City of Pittsburgh
HARRISBURG – According to the Commonwealth Court of Pennsylvania, the City of Pittsburgh’s prior citation of a statewide law does not justify the existence of an ordinance it passed, which would mandate that landlords accept Section 8 housing vouchers from tenants.
Apartment Association of Metropolitan Pittsburgh v. City of Pittsburgh is centered on a 2015 ordinance that now included “source of income” in the classes of protected fair housing. According to the original decision in the Commonwealth Court, an ordinance which imposed mandates on landlord participation in Section 8 housing, once voluntary, violated the City’s Home Rule Charter.
Undaunted, the City appealed to the Supreme Court of Pennsylvania to review the issue. The state’s top judiciary disagreed with the Commonwealth Court and on Sept. 9, found favor with the City of Pittsburgh’s appeal, vacated the lower court’s order and remanded it to the Commonwealth Court for reconsideration.
It did this due to events that took place this past summer, while the case was being reviewed. In a decision reached in Pennsylvania Restaurant and Lodging Association v. City of Pittsburgh, the Supreme Court examined a pair of Pittsburgh ordinances, the Safe and Secure Buildings Act and Paid Sick Days Act, to see if they violated the City’s Home Rule Charter.
Through a majority opinion released July 17, the Supreme Court ruled that if a statewide law exists that permits the City of Pittsburgh the authority to place such obligations on businesses, then the City would be allowed to enact ordinances on that same basis.
Given this information, the Commonwealth Court did not examine the factor of an underlying statewide law supporting an ordinance regarding Section 8 housing as found in Apartment Association of Metropolitan Pittsburgh v. City of Pittsburgh.
In the Sept. 9 decision from the Supreme Court, it said that the Commonwealth Court was directed to include in its review the sections of the Second Class City Code and the Pennsylvania Human Relations Act cited by the City.

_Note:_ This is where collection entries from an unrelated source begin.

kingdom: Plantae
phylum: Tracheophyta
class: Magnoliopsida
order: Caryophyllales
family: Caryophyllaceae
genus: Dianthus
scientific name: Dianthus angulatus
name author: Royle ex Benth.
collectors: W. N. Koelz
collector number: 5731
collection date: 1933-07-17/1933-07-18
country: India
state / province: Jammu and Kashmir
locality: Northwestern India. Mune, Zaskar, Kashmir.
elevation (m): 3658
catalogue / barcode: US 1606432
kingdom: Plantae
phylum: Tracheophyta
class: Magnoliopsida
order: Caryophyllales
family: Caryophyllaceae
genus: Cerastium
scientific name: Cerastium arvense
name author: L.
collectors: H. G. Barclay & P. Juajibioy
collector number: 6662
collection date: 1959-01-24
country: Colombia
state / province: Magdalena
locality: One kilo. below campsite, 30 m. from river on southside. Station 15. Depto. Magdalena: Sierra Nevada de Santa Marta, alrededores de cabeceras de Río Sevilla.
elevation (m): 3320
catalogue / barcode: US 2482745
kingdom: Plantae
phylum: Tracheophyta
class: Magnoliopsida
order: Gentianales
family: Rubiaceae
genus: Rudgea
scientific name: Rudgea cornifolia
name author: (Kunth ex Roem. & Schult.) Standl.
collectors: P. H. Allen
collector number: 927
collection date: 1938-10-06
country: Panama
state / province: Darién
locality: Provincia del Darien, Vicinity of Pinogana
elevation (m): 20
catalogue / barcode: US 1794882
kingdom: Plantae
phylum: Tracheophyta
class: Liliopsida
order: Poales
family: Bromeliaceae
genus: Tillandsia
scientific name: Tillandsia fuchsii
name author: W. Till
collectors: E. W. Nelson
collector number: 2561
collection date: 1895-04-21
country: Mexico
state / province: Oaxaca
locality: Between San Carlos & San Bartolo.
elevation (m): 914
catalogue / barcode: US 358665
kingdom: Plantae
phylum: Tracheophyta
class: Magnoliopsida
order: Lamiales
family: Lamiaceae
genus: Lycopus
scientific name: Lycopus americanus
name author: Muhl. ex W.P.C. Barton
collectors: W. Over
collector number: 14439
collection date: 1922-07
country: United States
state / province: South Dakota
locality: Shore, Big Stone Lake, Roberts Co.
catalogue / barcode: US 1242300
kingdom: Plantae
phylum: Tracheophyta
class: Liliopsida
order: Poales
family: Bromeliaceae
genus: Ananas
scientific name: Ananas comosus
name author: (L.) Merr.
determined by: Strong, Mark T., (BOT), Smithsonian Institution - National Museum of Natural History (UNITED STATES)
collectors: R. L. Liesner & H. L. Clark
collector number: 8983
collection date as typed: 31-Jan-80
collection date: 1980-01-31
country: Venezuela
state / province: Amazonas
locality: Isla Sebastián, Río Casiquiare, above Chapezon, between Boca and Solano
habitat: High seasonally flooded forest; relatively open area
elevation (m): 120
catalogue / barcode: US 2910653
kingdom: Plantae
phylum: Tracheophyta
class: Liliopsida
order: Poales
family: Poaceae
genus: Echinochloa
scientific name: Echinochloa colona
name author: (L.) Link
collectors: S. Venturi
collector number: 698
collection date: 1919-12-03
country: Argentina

Carl Engel of Cohen Seglias Pallas Greenhall & Furman in Philadelphia previously said in the case of the Paid Sick Days Act, the Supreme Court did find a state law which would allow for such an ordinance – but said it did not for the Safe and Secure Buildings Act, and indicated that it remained to be seen if such state law existed which would hold up for the one regarding Section 8 housing.
“It’s always going to be a public policy issue here, so the Court is always going to look at the net effect – and they don’t say this in the opinion, but maybe you could argue that they were more inclined to pass the sick leave law because it kind of touches on families and seems to be more of a factor in people’s everyday lives than this disaster training [in the Safe and Secure Buildings Act],” Engel said.
Pittsburgh’s Assistant City Solicitor Wendy Kobee previously explained that in a brief, the City cited both the Second Class City Code and the Pennsylvania Human Relations Act as state laws which would permit the Section 8 housing ordinance.
“Both of those laws are consistent with the Supreme Court’s reasoning in the Paid Sick Days case,” Kobee said.
However, the Commonwealth Court totally disagreed with the City in its analysis of the law. Judge Ellen Ceisler authored the Court’s panel opinion in this matter, issued March 12.
“Applying the Supreme Court’s reasoning in Pennsylvania Restaurant to the source-of-income ordinance, we conclude that the City has failed to satisfy the exception to the Business Exclusion of the Home Rule Law. There is an insufficient nexus between the cited provision of the Second Class City Code or the cited provisions of the PHRA and the Ordinance’s mandate that all residential landlords in the City participate in the federal Section 8 Program,” Ceisler said.
“The ordinance here broadly encompasses all property owners who operate residential rental businesses in the City. By defining ‘source of income’ to include federal housing assistance and Section 8 Program vouchers, the ordinance goes far beyond its intended objective of protecting City residents from housing discrimination. The City has now made a voluntary federal program mandatory for all residential landlords in the City.”
Ceisler stated as a result, the landlords in question will be “required to enter into contracts with the Housing Authority, accept rental payments from the Housing Authority, and comply with the numerous terms and conditions applicable to Section 8 program participants prescribed by the federal government.”
“As in Pennsylvania Restaurant, we conclude that ‘no statutory provision cited by the City comes close to authorizing such requirements.’ While the City’s enactment of the ordinance was undoubtedly well intended, we find that the ordinance places more than mere ‘incidental or de minimis’ burdens on private businesses in violation of the Business Exclusion. Accordingly, because we conclude that the City has not established express statutory authority to enact the source-of-income ordinance pursuant to Pennsylvania Restaurant, we affirm the trial court’s order.”